The Barre Code combines cardio kickboxing movements with barre elements for a hybrid workout.
—Photo courtesy of the Barre Code
The Mile High City is bursting with ways to tone your tummy (and your thighs, and your biceps). Every month, new fitness studios open—all with methods sworn to revolutionize the way you work out. While they can’t all be the right fit for everyone, it's worth giving them a try. (Plus, we can never have too many exercises in our repertoire, right?) We’ve decided to explore as many as we can, one by one, to help break down your options—and hopefully help our readers find the workouts that workfor them. No more excuses: Your perfect fitness regimen is waiting for you.
Class: The Barre Code’s Brawl
Sweat meter (1–10): 6
Instructor: Andrea Crass, fitness junkie (she also teaches at CrossFit Broadway )
Format: A 50-minute class that switches between cardio kickboxing combinations, cardio blasts, and a short series of isometric movements at the barre. Don’t be intimidated by the word “boxing”; no gloves or bags are involved and the fairly simple combos are taught in three separate parts. Expect to hit the four basic punches (jab, cross, hook, uppercut) as well as front and back kicks and other easy movements like jumping jacks and knee raises. Mirrors on three sides of the room mean you’ll be able to check your form when doing pliés at the barre or cardio-focused variations on exercises such as squats and tuck jumps.
Tip: If flashing lights irritate you or cause medical problems, skip this one; in my class, the overhead lights were off and there was a strip of green lights around the top of the walls that was a bit distracting.
What it’ll (allegedly) do: Sculpt thighs (the goal is to make your quads shake), but it’ll also tone your abs, arms, and back—plus improve your posture.
Why it works: The combination of cardio and strength training is a good way to ensure you build up endurance and muscle while also losing fat.
What you’ll need: Grippy socks (you can purchase them at the studio) and a water bottle.
Where it’s offered: The Barre Code , which opened its first Colorado location in Ballpark in October and offers several variations on the standard barre class.
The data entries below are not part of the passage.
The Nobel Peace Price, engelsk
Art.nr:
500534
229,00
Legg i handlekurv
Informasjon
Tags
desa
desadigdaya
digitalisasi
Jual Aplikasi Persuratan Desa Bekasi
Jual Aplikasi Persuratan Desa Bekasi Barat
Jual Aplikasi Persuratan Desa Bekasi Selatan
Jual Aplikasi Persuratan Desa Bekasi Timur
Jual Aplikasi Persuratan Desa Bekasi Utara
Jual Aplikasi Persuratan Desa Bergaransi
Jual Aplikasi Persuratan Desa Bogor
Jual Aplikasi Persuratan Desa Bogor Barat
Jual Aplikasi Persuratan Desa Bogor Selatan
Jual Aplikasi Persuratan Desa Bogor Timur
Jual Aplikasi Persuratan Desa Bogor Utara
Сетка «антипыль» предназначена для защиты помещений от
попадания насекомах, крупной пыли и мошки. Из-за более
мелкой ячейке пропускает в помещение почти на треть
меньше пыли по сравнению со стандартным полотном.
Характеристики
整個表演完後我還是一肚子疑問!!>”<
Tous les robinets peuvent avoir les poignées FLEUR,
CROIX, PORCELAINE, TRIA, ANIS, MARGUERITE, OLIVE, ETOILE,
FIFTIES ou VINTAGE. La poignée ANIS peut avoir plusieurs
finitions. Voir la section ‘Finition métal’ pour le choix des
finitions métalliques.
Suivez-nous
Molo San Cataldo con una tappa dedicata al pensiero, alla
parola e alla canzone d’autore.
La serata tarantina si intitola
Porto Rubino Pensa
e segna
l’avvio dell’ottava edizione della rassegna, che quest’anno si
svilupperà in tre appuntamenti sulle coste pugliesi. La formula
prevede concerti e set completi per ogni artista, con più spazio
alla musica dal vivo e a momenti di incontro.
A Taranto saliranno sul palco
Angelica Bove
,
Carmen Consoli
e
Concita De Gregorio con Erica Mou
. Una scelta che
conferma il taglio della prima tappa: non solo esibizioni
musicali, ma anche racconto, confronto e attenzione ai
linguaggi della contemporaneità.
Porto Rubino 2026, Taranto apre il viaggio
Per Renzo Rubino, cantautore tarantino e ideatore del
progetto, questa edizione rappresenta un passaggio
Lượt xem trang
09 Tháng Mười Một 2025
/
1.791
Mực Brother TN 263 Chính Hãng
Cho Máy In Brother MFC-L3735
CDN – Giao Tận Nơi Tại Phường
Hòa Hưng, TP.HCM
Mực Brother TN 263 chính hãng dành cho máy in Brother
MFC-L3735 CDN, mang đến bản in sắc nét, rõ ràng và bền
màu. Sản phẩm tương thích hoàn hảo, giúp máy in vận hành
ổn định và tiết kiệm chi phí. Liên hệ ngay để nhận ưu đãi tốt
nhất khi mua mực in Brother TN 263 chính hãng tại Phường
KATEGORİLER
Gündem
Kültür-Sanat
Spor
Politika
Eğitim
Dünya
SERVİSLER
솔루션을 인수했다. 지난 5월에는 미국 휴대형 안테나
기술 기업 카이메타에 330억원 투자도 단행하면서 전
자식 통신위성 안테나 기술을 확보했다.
Price: Your first studio visit is $12, and there’s a whole slew of pricing options to choose from after that. The monthly, unlimited autopay plan is a great deal at $99, but you are locked into a three-month minimum commitment.
Barre-focused: Turn sideways and hold onto the barre (or if you’re at home, a chair) with one hand. Your feet should be hip-distance apart as you raise your heels. Keep your back straight as you bend your knees and lower yourself past the barre at different intervals (down for two counts, up for two; down for three, up for one).
Boxing: A combination will cover multiple areas of your body. Start with three quick jabs as you’re moving forward, then a cross once you stop. Shuffle back, then do three knee raises (alternating knees) then a side kick on the side that’s not facing the front, then one more knee raise. Repeat three times.
Instructor insight: “People like to work on strength and resistance, but they also want to get their heart rate up,” Crass says. “The cardio is a good way to do that, but then you also have the isometric movements that focus on the smaller muscles.”